Deconstructing and reconstructing neural circuits for navigation and memory

Apr 25,
  • Time:
  • Location: MPFI - Elmore Auditorium
  • Host: Yingxue Wang
  • Speaker: Attila Losonczy

In this seminar, Dr. Losonczy will discuss how neural circuits are characterized by genetically and functionally diverse cell types. A mechanistic understanding of circuit function is predicated on linking the genetic and physiological properties of individual neurons. However, it remains highly challenging to map the functional properties of transcriptionally heterogeneous neuronal subtypes in mammalian cortical circuits in vivo. In my talk, he will summarize our recent efforts toward integrated physiological and molecular characterization of inhibitory and excitatory cell types in the mouse hippocampus during spatial navigation and learning.

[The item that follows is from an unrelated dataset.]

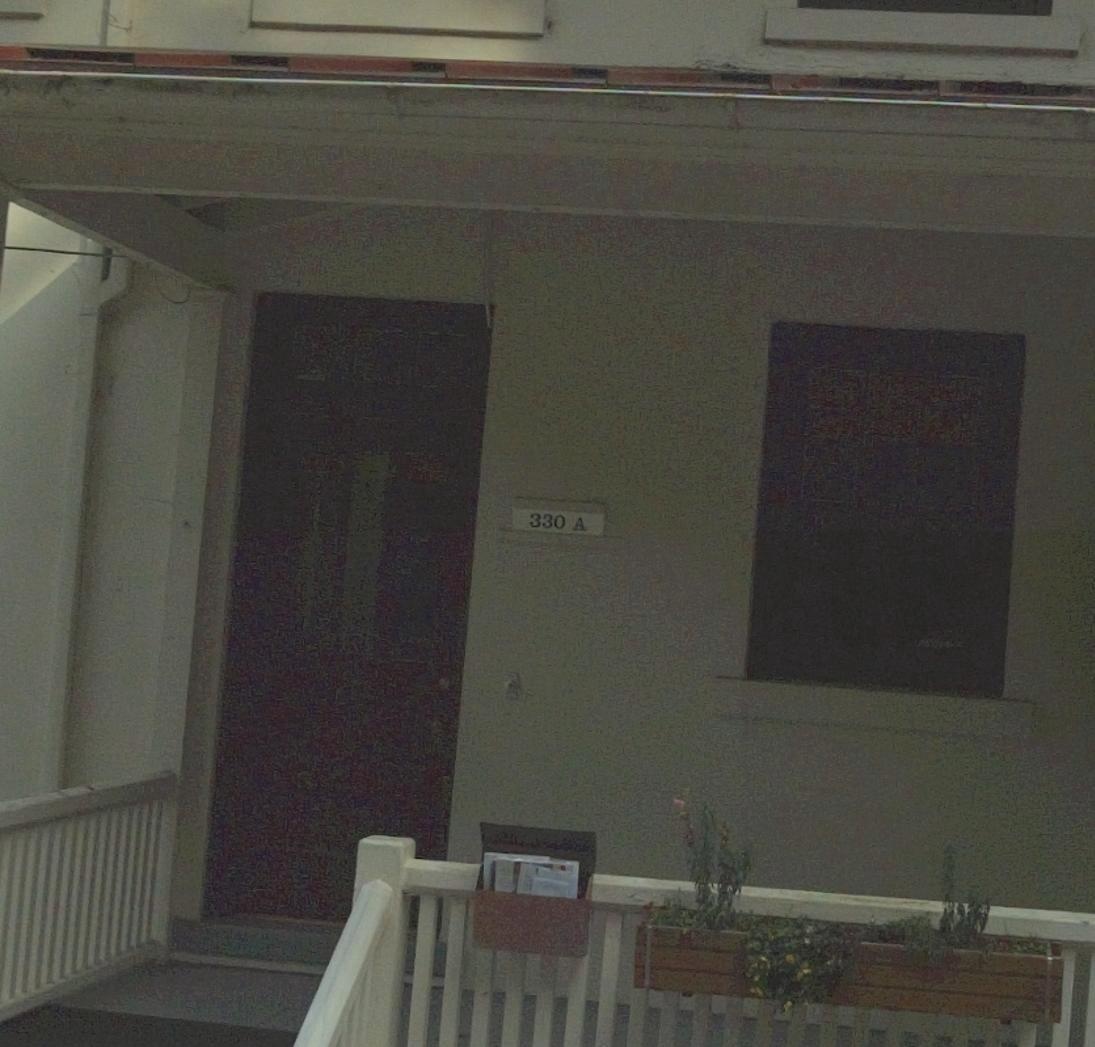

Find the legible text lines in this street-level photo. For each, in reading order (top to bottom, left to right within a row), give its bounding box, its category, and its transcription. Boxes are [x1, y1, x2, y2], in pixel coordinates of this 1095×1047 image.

[527, 511, 587, 533] StreetNumber: 330A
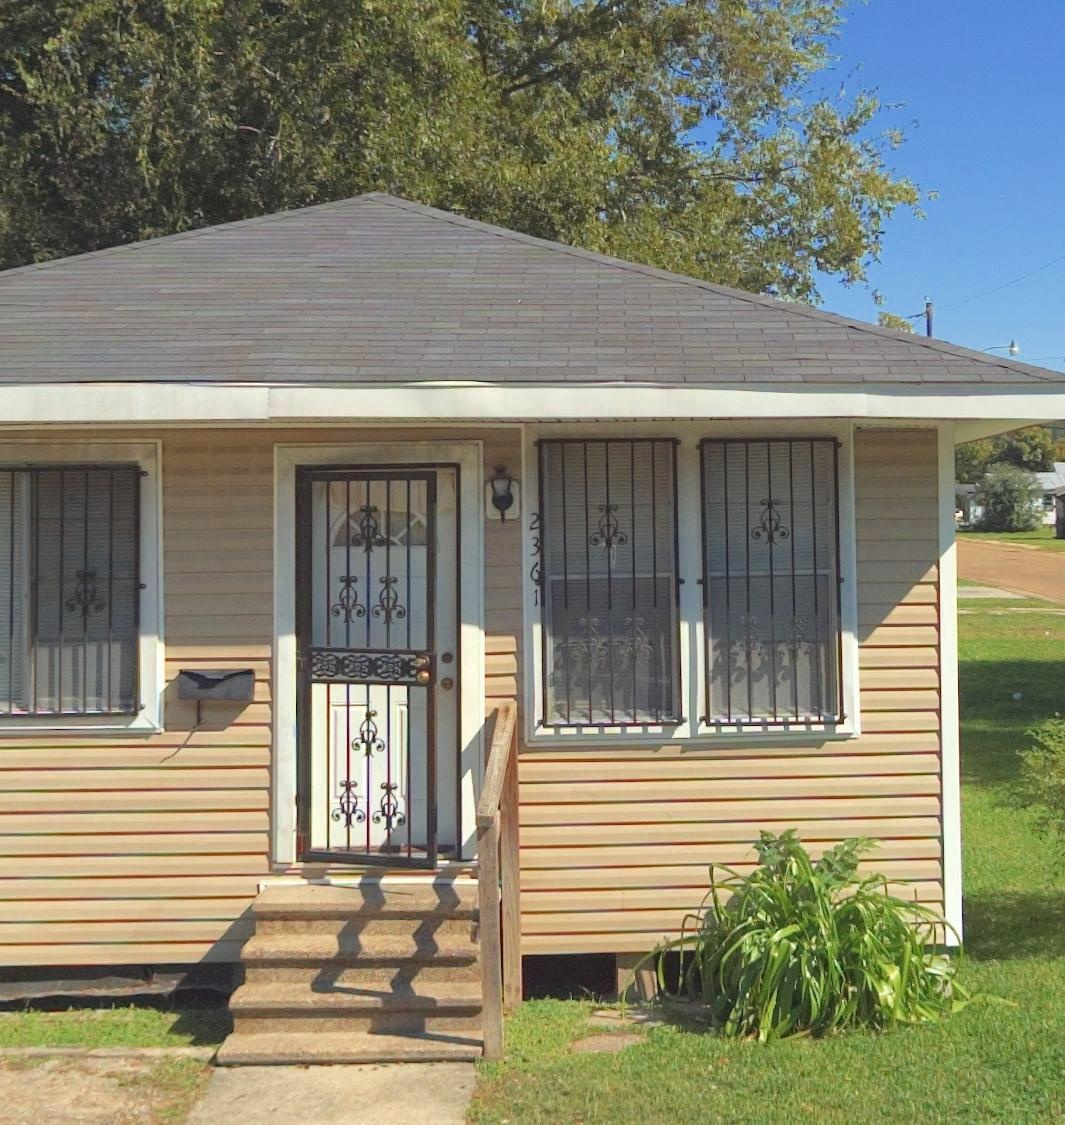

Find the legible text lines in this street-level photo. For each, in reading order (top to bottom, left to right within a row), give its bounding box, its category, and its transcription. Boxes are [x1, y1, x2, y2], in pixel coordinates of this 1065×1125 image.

[527, 510, 542, 610] StreetNumber: 2361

He will also introduce a robust two-photon nuclear phototagging (2P-NucTag) approach that we optimized for on-demand and indelible labeling of single neurons via a photoactivatable red fluorescent protein following in vivo functional characterization in behaving mice. He will demonstrate the utility of this function-forward pipeline by selectively labeling and transcriptionally profiling previously inaccessible ‘place’ and ‘silent’ cells in the mouse hippocampus. Our results reveal unexpected differences in gene expression between these hippocampal pyramidal neurons with distinct spatial coding properties. Our approaches enable molecular characterization of functionally identified neurons in behaving animals with previously unattainable precision.